NBA: Bobcats 98, Hawks 91: Charlotte gets franchise-record fifth straight win
Published 12:00 am Friday, March 6, 2009
Associated Press
CHARLOTTE, ó The Charlotte Bobcats are playing their best basketball of their brief history. The Atlanta Hawks are floundering, bickering and perhaps on the verge of collapse.
Two teams going in vastly different directions were on display Friday night, with the Bobcats getting 21 points from Gerald Wallace and using a near-perfect first quarter to build a big lead and beat the dysfunctional Hawks 98-91 for their franchise record-tying fifth straight victory.
“It’s starting to come together,” said Wallace, as the Bobcats remained 11/2 games out of the final playoff spot in the Eastern Conference.

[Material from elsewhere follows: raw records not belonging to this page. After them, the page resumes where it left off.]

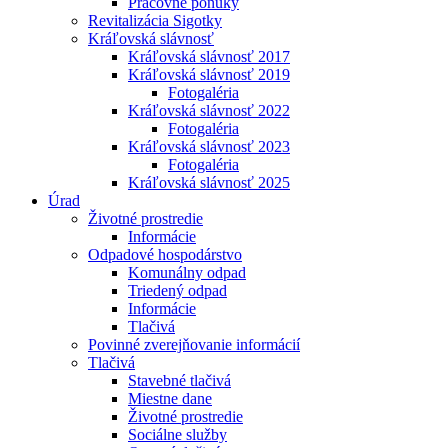
Pracovné ponuky
Revitalizácia Sigotky
Kráľovská slávnosť
Kráľovská slávnosť 2017
Kráľovská slávnosť 2019
Fotogaléria
Kráľovská slávnosť 2022
Fotogaléria
Kráľovská slávnosť 2023
Fotogaléria
Kráľovská slávnosť 2025
Úrad
Životné prostredie
Informácie
Odpadové hospodárstvo
Komunálny odpad
Triedený odpad
Informácie
Tlačivá
Povinné zverejňovanie informácií
Tlačivá
Stavebné tlačivá
Miestne dane
Životné prostredie
Sociálne služby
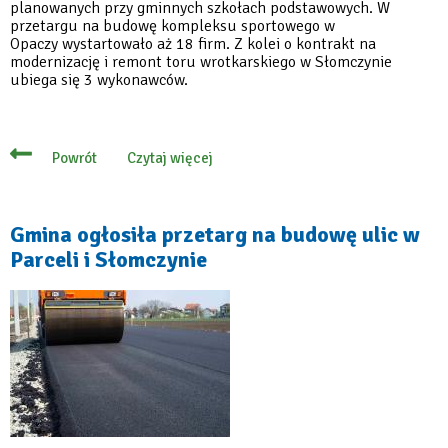
planowanych przy gminnych szkołach podstawowych. W
przetargu na budowę kompleksu sportowego w
Opaczy wystartowało aż 18 firm. Z kolei o kontrakt na
modernizację i remont toru wrotkarskiego w Słomczynie
ubiega się 3 wykonawców.
Czytaj więcej
Powrót
o
Wielu
chętnych
do
budowy
Gmina ogłosiła przetarg na budowę ulic w
i
Parceli i Słomczynie
modernizacji
obiektów
sportowych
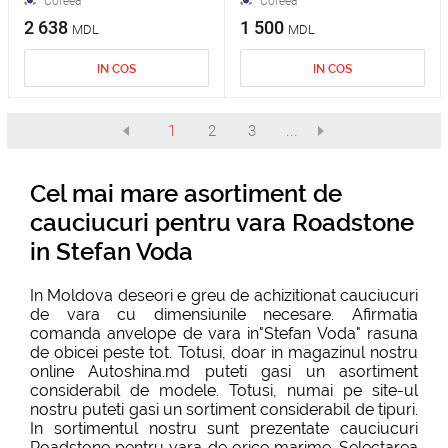
Coreea
Coreea
2 638
1 500
MDL
MDL
IN COS
IN COS
1
2
3
...
Cel mai mare asortiment de
cauciucuri pentru vara Roadstone
in Stefan Voda
In Moldova deseori e greu de achizitionat cauciucuri
de vara cu dimensiunile necesare. Afirmatia
comanda anvelope de vara in"Stefan Voda" rasuna
de obicei peste tot. Totusi, doar in magazinul nostru
online Autoshina.md puteti gasi un asortiment
considerabil de modele. Totusi, numai pe site-ul
nostru puteti gasi un sortiment considerabil de tipuri.
In sortimentul nostru sunt prezentate cauciucuri
Roadstone pentru vara de orice marime. Selectarea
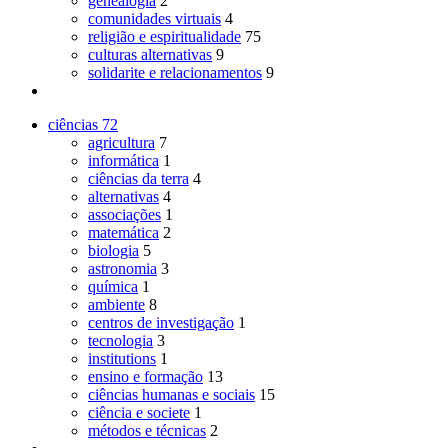
genealogia
2
comunidades virtuais
4
religião e espiritualidade
75
culturas alternativas
9
solidarite e relacionamentos
9
ciências
72
agricultura
7
informática
1
ciências da terra
4
alternativas
4
associações
1
matemática
2
biologia
5
astronomia
3
química
1
ambiente
8
centros de investigação
1
tecnologia
3
institutions
1
ensino e formação
13
ciências humanas e sociais
15
ciência e societe
1
métodos e técnicas
2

Things are falling apart for the Hawks.
Atlanta got off to a horrible start, then played the entire second half without power forward Josh Smith, who got into a heated exchange with coach Mike Woodson at halftime that could be heard in the hallway outside the locker room.
Smith, who had 13 points at halftime, spent the second half sitting in the middle of the bench with a towel draped over his back.
“I don’t want to talk about that,” Smith said when asked about the benching.
Woodson, too, was tightlipped and wouldn’t say if the team’s third-leading scorer would play Saturday against Detroit.
“We’ll determine that tomorrow,” he said.
While the Hawks’ grip on the fourth-seed in the Eastern Conference is slipping thanks to its sixth loss in eight games, it was a much different scene just down the hallway in Charlotte’s dressing room. First-year coach Larry Brown has the Bobcats perhaps on the verge of their first playoff berth in franchise history.
“We had 20 assists in the first half. That was incredible,” Brown said. “I thought we did a lot of good things.”
Emeka Okafor added 17 points and 11 rebounds, Raymond Felton had 17 points and 10 assists, and Boris Diaw had 13 points and 13 assists as the fifth-year Bobcats matched their longest win streak set late last season ó when they were long out of the postseason picture.
But with Brown making his imprint on the team, the Bobcats were efficient, getting assists on 29 of 41 field goals. Raja Bell, playing despite a sore right shoulder, harassed Hawks top scorer Joe Johnson into 5-of-13 shooting for only 12 points.
Al Horford scored 15 points for the Hawks, who fell behind 36-21 after the first quarter, and saw their lead over Miami for in the race for home-court advantage in the first-round of the playoffs sliced to a half-game.